Les adaptations de doses pour les personnes âgées ne se font pas dans les pharmacies d’officine. En cause, une « méconnaissance totale de la préparation magistrale par le prescripteur », d’après le titulaire de la pharmacie Delpech. Dans les pharmacies hospitalières, en revanche, des options peuvent être proposées aux patients gériatriques. « Pour les personnes qui ont, par exemple, des problèmes de déglutition, on peut aussi utiliser des véhicules buvables. C’est encore un peu méconnu en France, mais cela commence petit à petit à se développer », assure Damien Lannoy. Là aussi, l’idée est d’utiliser le comprimé ou la gélule comme matière première, et de mélanger cette matière première au liquide pour obtenir une forme buvable, prête à être administrée. « Spécifiquement, pour les personnes âgées, il existe aussi des formes gélifiées pour servir de véhicule au principe actif », ajoute le pharmacien hospitalier.
La question de l’adaptation des doses peut aussi se poser dans le cas de maladies métaboliques rares, où il y a un risque identifié avec un composant. Le cas le plus fréquent est l’intolérance au lactose. Ce sont les enfants, surtout dans les premiers mois de vie, qui sont le plus touchés, mais le problème peut aussi concerner, beaucoup plus rarement, des adultes. Les pharmaciens peuvent remplacer le lactose, excipient très utilisé dans la formulation des médicaments, par d’autres excipients. « Il est possible, par exemple, d’utiliser de la cellulose. Même si elle a la particularité de ne pas bien se dissoudre, ce qui peut être perturbant pour le patient, souligne Fabien Bruno.

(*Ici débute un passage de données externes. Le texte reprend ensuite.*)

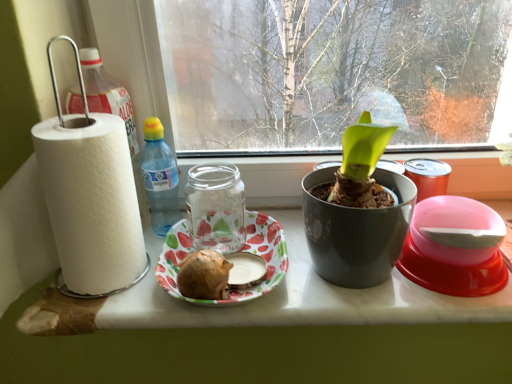
Where is `vacant area situated to the left side of brown matte potato at center`? vacant area situated to the left side of brown matte potato at center is located at coordinates (123, 301).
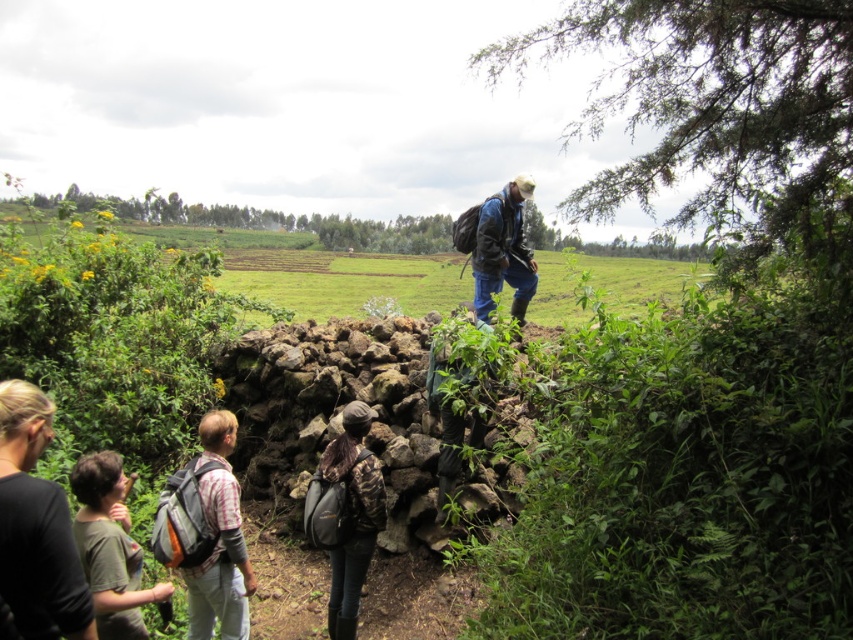
You are a photographer trying to capture a group photo of the people near the stone structure. You want to ensure both the black fabric shirt at lower left and the blue fabric jacket at center are clearly visible in the frame. Which clothing item should you focus on first to ensure it doesn t get cropped out?

The black fabric shirt at lower left is smaller than the blue fabric jacket at center, so you should focus on ensuring the smaller black fabric shirt at lower left is fully in frame first to prevent it from being accidentally cropped out.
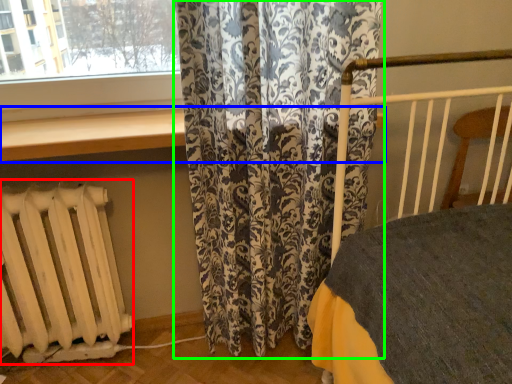
Question: Which is nearer to the radiator (highlighted by a red box)? window sill (highlighted by a blue box) or curtain (highlighted by a green box).

Choices:
 (A) window sill
 (B) curtain

Answer: (A)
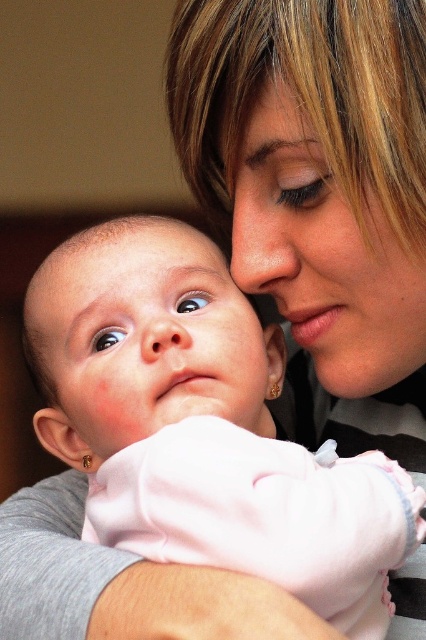
In the scene where a woman and a baby are interacting, you notice two pink items at the center of the image. One is labeled as the pink fabric baby at center and the other is the pink fabric at center. Which of these two items is larger in size?

The pink fabric baby at center is bigger than the pink fabric at center.

You are a photographer who wants to ensure both the pink fabric baby at center and the pink fabric at center are fully visible in the photo. Which object should you adjust the camera angle to focus on first to accommodate their sizes?

The pink fabric baby at center is wider than the pink fabric at center, so you should adjust the camera angle to focus on the pink fabric baby at center first to ensure it fits properly before considering the other object.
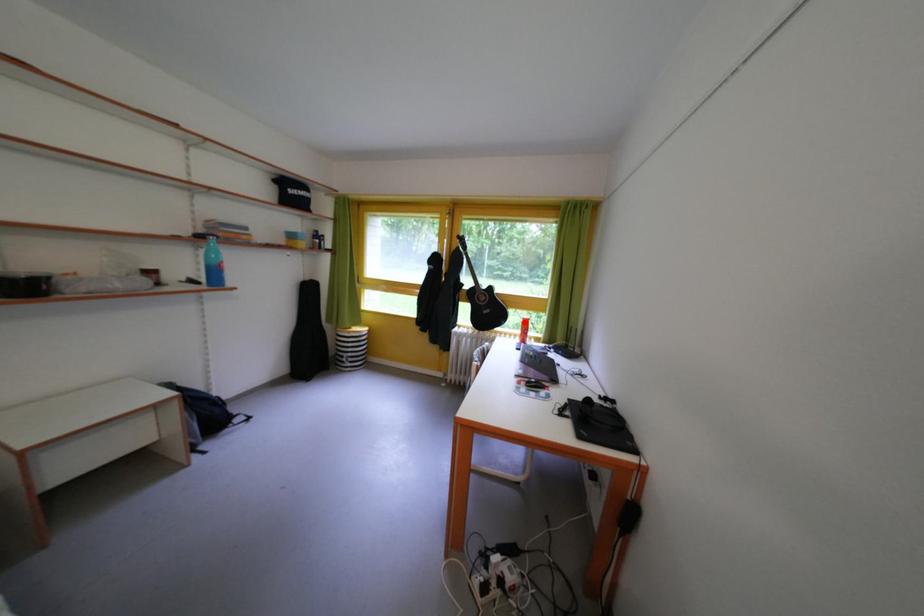
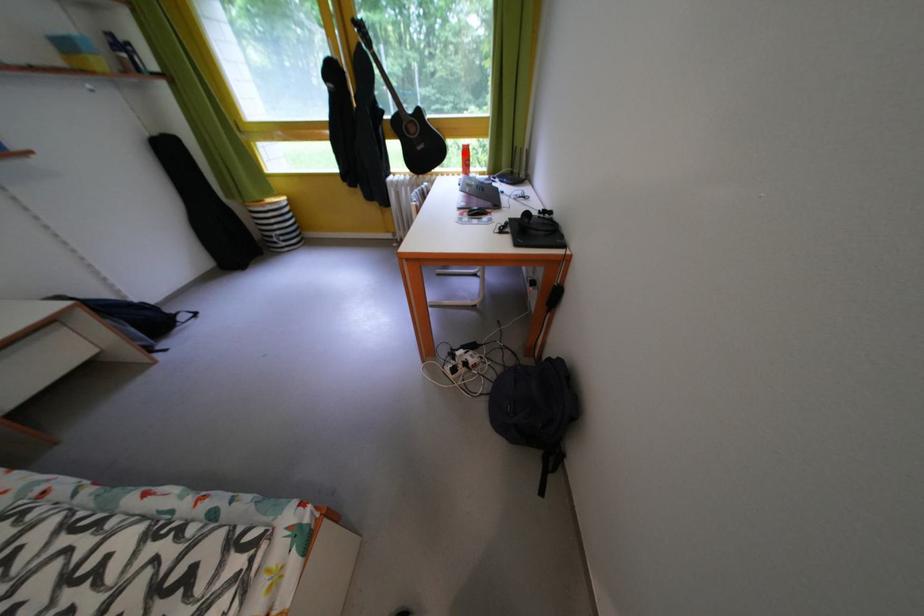
I am providing you with two images of the same scene from different viewpoints. A red point is marked on the first image and another point is marked on the second image. Does the point marked in image1 correspond to the same location as the one in image2?

Yes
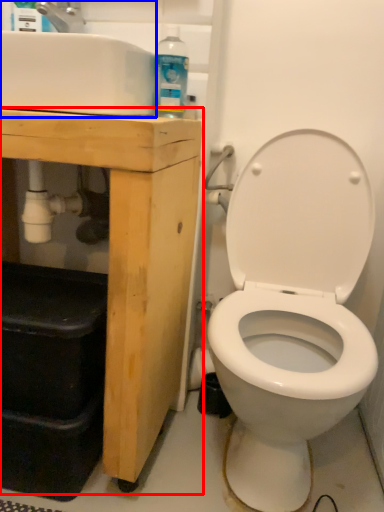
Question: Among these objects, which one is nearest to the camera, porcelain (highlighted by a red box) or sink (highlighted by a blue box)?

Choices:
 (A) porcelain
 (B) sink

Answer: (B)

Il est aussi possible de remplacer le lactose par des amidons ou de la silice. » Là aussi, les solutions sont nombreuses. « Dans le panorama des formes buvables disponibles, nous pouvons sélectionner celle qui est la plus appropriée si le patient souffre d’intolérance ou d’allergie », note Damien Lannoy.
L’auteure déclare ne pas avoir de lien d’intérêts.